I have a Linux server which runs Apache2, and the Exim4 SMTP server.
I use the LetsEncrypt Certbot system to create the certificates and these get copied acros to the Exim4 directory and fixed up.
All works perfectly.
But I also have to copy the public certificate into the DMARC DNS settings of my VPS provider, every time the Certbox renews the certificates!
That is an impossible task every 3 months.
Is there any way to have the LetsEncrypt cetificates to be valid for 12 months instead of 3 months?
Why in heavens name is it set to such a short period?
Is there another solution to use LetsEncrypt for Mail servers? It seems to be only designed for https servers...
Hi @bartkindtnz, and welcome to the LE community forum
No, they only have one offering: 90 days.
Certificates are not made specific for any server(s) - they can be used by all kinds of servers and systems.
LE certs are exactly like any other/all other CA certs.
How would you like a cert to be designed specifically for a mail server?
You probably mean DKIM, which doesn't involve x509 certificates, but plain pubkeys (RSA or ed25519) published in DNS. You don't need LE or any other Certificate Authority for this, this can simply be generated locally on your server.
I am sorry, yes I meant DKIM not DMARC. You would not believe the trouble I am having with places like hotmail which keep blocking emails. All of them now seem to require real certifications and not self-build onces. Especially with my mailing list system, where the hash of the body is always wrong (due to the required unsubscribe links being added) it seems to be that you have to have everything else absollutely perfect to have any chance to get the emails through.
Hmmm: as mentioned above, DKIM does not use the WebPKI type of certificate that we (and other CAs) issue, at all. Could you please give us some more detail about your configuration, so we can better understand exactly what’s going on?
(Edit:) I think your note about the signature matching is important here: no matter what you do, that will need to be fixed, or your deliverability will stay bad. I’m less familiar with Exim than with Postfix; are you using OpenDKIM or some other configuration? Snippets of those config files could help us troubleshoot this. Although it may be beyond the scope of our forum, we’ll do what we can.
Basically, I copy the Public Key and Private Key generated by LetsEncrypt to the Exim4 directory for it to use.
Then I copy the Public Key into the DKIM DNS records for the 5 different Domains which are running on this VPS.
I just read a bit more. I read now that certificates expire, but SSL keys do not expire? Which would mean I can leave the current Public Key in place for Exim4, even when the LetsEncrypt certifcates get updated?
Only if it continues to use the matching private key. [uncommon]
If Exim4 changes the private key as you renew your certs, then you will have to change the public key to match the private key.

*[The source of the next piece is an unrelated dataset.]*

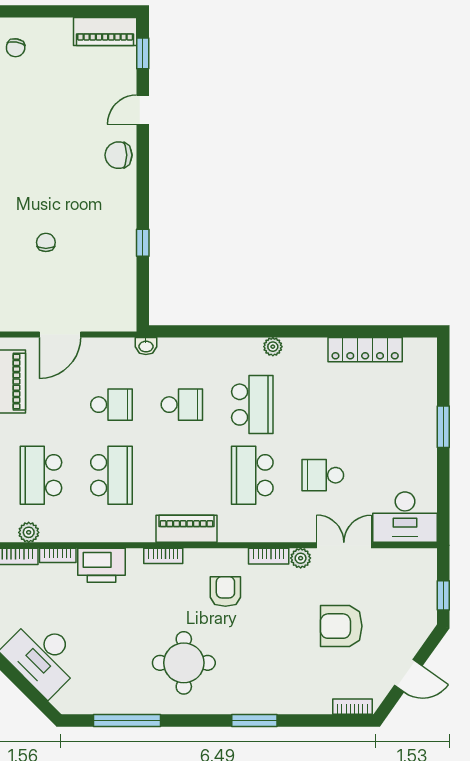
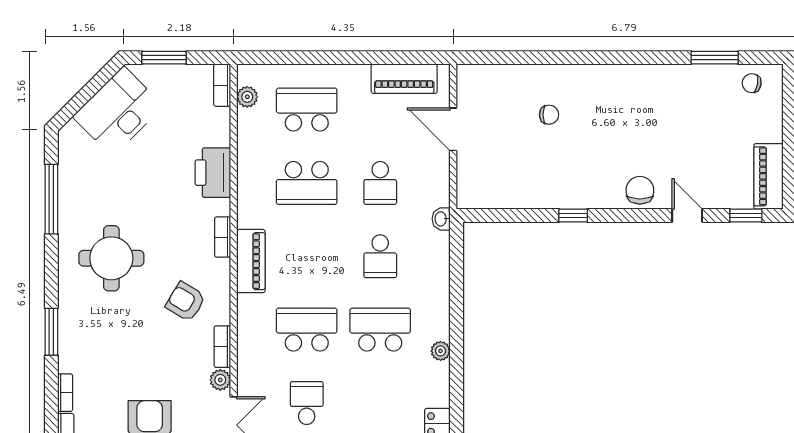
window: (143, 243) -> (573, 216), moved
school desk: (252, 405) -> (380, 330), turned 180
bookcase: (58, 555) -> (65, 393), moved, turned 180
armchair: (225, 591) -> (186, 302), turned -149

That only matters for DANE/TLSA, though. And you can always use a trust anchor like R3 or ISRG Root X1 in your tlsa record (they are additive, you can use more than one.)
So you're throwing away all the x509 parts (what LE provided), retaining only the bare public key (that you already had without LE). Again, you don't need a CA for DKIM.
You do want to rotate those keys periodically though, but that's on your own initiative and not mandated by any expiration date.
Here's your actual problem - you're modifying the messages after signing them, and DKIM was designed to detect this kind of message "tampering". So it actually works!
Change the order of your message processing: modify, then sign, and you should be fine.
That is totally true, but it does not seem to be possible with
Linux>Exim4>MailMan
Where Mailman is the mailing list system.
And it is a well known issue, but for whatever reason, it does not seem possible to fix it from the MailMan side; I also have not seen any solutions from the Exim4 side. There is an option for MailMan to remove the DKIM data from the email, so at least it is not considered FAIL, but then it is missing, which in some destinations is also a complete SPAM. I must admit is does not make sense, and there must be a way to solve this.
However, we are getting way from the LetsEncrypt question, which I now understand is totally not required for DKIM to work with Exim4 and I can just use a privately generated Key set.